Só o teu espírito me perfura.

As farpas com que me coses
Têm cores e sentidos;
De modo que me veja, onde antes era alvo,
Inteiramente colorido.
Com cores lancinantes,
Com cores que ouvem e murmuram.

As margens da estrada permanecem calmas.
Pousou a poeira sobre as emergências
E estancou a artéria do tempo, que vazava.
A poeira sobre mim, repousa,
E tudo com que me atacavas
Parece-me inofensivo.

Resisto ao arpão com que me queres encantar,
Não por temê-lo,
Mas por ter certeza que jamais me o acertaria.

Só o teu espírito me perfura.

[Dos: POEMAS RECÉM-NASCIDOS]


terça-feira, 21 de fevereiro de 2012

PÉTALA POR PÉTALA



 [Imagem: Anjo caído - Miguel Angel Eugui
Vídeo: Não vou me adaptar - Arnaldo Antunes e Nando Reis]

Pétala por pétala
Me sublimo
Tanto mais caem-me pétalas
Tanto mais eu as lastimo.

Pétala por pétala
Me desfolho
Até que sobre de mim
Só o que caiba em teus olhos.

Pétala por pétala
Me desgasto
Adiante vão as imagens
Para trás restam os rastros.

Pétala por pétala
Me debulho
Como pombos que, calados,
Debulhassem seus arrulhos.

Pétala por pétala
Bolha e escuma.
Pétala por pétala
Uma por uma.
[Dos: POEMAS RECÉM-NASCIDOS]

quarta-feira, 15 de fevereiro de 2012

VOLATILÍSSIMA



[Imagem: Mind pollution - Laura Wächter
Vídeo: Paciência (versão acústica) - Lenine]

A paisagem se dobra no horizonte
Crescendo para o alto.
É um origami assimétrico assustador;
Grotesco e comovente
Como a imagem de uma pastora acalantando com os olhos
Os esqueletos de seus antigos animais.

Sob a abóbada gravitam meus conflitos,
Marimbondos, vespas, corvos enferrujados
Rangendo asas.
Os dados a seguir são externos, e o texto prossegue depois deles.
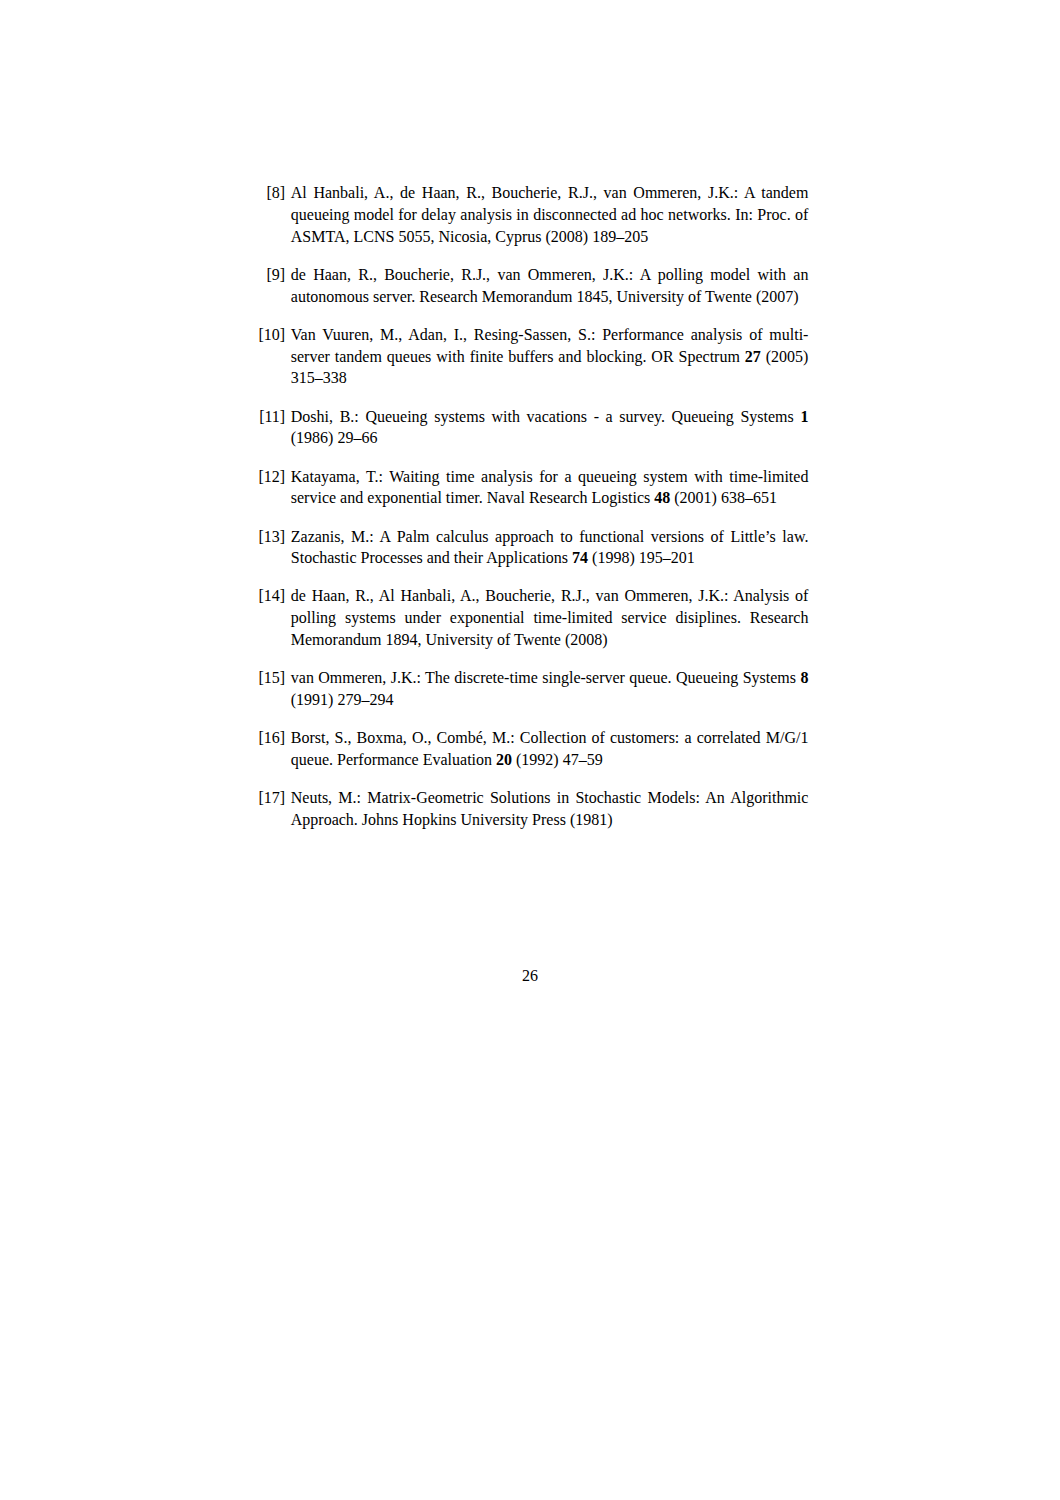[8] Al Hanbali, A., de Haan, R., Boucherie, R.J., van Ommeren, J.K.: A tandem queueing model for delay analysis in disconnected ad hoc networks. In: Proc. of ASMTA, LCNS 5055, Nicosia, Cyprus (2008) 189–205
[9] de Haan, R., Boucherie, R.J., van Ommeren, J.K.: A polling model with an autonomous server. Research Memorandum 1845, University of Twente (2007)
[10] Van Vuuren, M., Adan, I., Resing-Sassen, S.: Performance analysis of multi-server tandem queues with finite buffers and blocking. OR Spectrum 27 (2005) 315–338
[11] Doshi, B.: Queueing systems with vacations - a survey. Queueing Systems 1 (1986) 29–66
[12] Katayama, T.: Waiting time analysis for a queueing system with time-limited service and exponential timer. Naval Research Logistics 48 (2001) 638–651
[13] Zazanis, M.: A Palm calculus approach to functional versions of Little’s law. Stochastic Processes and their Applications 74 (1998) 195–201
[14] de Haan, R., Al Hanbali, A., Boucherie, R.J., van Ommeren, J.K.: Analysis of polling systems under exponential time-limited service disiplines. Research Memorandum 1894, University of Twente (2008)
[15] van Ommeren, J.K.: The discrete-time single-server queue. Queueing Systems 8 (1991) 279–294
[16] Borst, S., Boxma, O., Combé, M.: Collection of customers: a correlated M/G/1 queue. Performance Evaluation 20 (1992) 47–59
[17] Neuts, M.: Matrix-Geometric Solutions in Stochastic Models: An Algorithmic Approach. Johns Hopkins University Press (1981)
26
Zunindo. Crepitando palidamente
Ferrões curvos, contundentes.

Da calma permanece o cheio, as derradeiras notas.

Volatilizada, esvazia o ambiente
Com a pressa própria dos desesperados.

Restam, ainda, inertes e despedaçados,
Os cacos do recipiente que a continha.